**TEXT SEGMENT:**
Perhaps more importantly, you will have improved your credit score in the process, thus becoming more attractive to lenders. That’s assuming, of course, that you make your monthly payments on time and in full.
Join a lending circle or work with a small community lender: Borrowing money and repaying it on time improves your credit, and taking out traditional loans from banks and credit unions isn’t your only option. Mission Asset Fund, Robinson’s employer, facilitates and oversees lending circles, which offer a special type of zero-interest loan.
“Each loan is typically around $1,000,” Robinson says. “You have 10 people come together, and they each put in $100 every month, with one person getting the loan each month. It rotates around until everyone gets the loan.”
Like most organizations that oversee lending circles, Mission Asset reports repayment behavior to credit bureaus on a monthly basis. People with nonexistent credit who make their payments on time can improve their scores to about 650 after only six months, Robinson says.
“It’s an opportunity for folks with no credit scores to build credit quickly and for those who have damaged scores to help start to rebuild them with a positive line of credit,” she adds.
Check to see if there’s a local community lender or nonprofit in your city that facilitates these types of loans or similar financial services.
Joining the financial mainstream
From depositing checks to using savings accounts, the reasons people turn to banks may not sound particularly exciting. Ultimately, though, banks serve as important pillars in families’ financial lives. If you don’t have access to one, managing your money and taking care of daily financial chores can be harder and almost certainly will be more expensive.
That’s what makes second-chance checking accounts, secured credit cards, lending circles and community lenders so valuable. They provide families with access to traditional financial services that they would otherwise miss out on, thus paving the way to a more secure financial future.

**TASK REQUIREMENTS:**
Return the passage on building credit word for word, starting at "Join a lending" and ending at "months, Robinson says.".

**AVAILABLE DATA:**
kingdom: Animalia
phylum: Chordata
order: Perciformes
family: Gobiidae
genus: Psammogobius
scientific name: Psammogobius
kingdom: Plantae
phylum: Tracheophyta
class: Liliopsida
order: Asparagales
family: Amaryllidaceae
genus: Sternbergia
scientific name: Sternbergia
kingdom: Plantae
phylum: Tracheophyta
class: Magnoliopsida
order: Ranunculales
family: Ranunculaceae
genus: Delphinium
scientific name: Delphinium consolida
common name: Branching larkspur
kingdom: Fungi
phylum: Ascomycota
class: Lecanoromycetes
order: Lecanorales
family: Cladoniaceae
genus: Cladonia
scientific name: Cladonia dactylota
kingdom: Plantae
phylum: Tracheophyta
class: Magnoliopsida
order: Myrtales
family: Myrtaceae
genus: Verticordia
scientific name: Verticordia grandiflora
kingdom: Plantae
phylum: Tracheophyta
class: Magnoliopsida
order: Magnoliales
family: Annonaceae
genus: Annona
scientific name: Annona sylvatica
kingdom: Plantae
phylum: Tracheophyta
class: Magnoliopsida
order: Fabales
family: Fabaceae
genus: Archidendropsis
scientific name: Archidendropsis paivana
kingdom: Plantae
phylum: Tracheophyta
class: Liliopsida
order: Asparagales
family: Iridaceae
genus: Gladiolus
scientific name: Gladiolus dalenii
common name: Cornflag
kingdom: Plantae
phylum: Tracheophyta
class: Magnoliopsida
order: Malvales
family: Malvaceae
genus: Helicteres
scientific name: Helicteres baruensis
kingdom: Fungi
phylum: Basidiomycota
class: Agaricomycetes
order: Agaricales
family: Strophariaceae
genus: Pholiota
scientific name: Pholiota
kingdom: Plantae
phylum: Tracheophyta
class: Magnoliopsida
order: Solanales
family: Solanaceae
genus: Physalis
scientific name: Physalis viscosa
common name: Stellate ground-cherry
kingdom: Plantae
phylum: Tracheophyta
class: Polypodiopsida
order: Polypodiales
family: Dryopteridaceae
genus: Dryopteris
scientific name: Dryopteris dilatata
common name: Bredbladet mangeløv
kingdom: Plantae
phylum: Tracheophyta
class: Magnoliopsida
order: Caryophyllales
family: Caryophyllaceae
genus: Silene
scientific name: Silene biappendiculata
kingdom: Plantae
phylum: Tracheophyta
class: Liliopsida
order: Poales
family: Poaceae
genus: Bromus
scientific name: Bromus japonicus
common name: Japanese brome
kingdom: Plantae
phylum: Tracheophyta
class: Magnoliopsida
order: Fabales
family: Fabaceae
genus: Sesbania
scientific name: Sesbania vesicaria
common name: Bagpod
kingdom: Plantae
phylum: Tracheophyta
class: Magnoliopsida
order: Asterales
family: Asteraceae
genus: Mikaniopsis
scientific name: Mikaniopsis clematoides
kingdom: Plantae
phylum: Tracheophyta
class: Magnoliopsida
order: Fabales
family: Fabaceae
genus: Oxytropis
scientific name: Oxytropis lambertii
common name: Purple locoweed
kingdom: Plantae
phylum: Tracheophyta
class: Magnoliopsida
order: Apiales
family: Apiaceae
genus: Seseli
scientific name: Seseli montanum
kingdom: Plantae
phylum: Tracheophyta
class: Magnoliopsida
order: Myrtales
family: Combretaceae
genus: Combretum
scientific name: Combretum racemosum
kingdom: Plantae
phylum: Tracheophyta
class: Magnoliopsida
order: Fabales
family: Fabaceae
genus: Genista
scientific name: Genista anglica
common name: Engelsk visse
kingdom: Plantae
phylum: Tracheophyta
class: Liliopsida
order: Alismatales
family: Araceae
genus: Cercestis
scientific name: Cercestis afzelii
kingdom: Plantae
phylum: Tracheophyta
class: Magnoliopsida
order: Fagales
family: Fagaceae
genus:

**WRITTEN RESPONSE:**
Join a lending circle or work with a small community lender: Borrowing money and repaying it on time improves your credit, and taking out traditional loans from banks and credit unions isn’t your only option. Mission Asset Fund, Robinson’s employer, facilitates and oversees lending circles, which offer a special type of zero-interest loan.
“Each loan is typically around $1,000,” Robinson says. “You have 10 people come together, and they each put in $100 every month, with one person getting the loan each month. It rotates around until everyone gets the loan.”
Like most organizations that oversee lending circles, Mission Asset reports repayment behavior to credit bureaus on a monthly basis. People with nonexistent credit who make their payments on time can improve their scores to about 650 after only six months, Robinson says.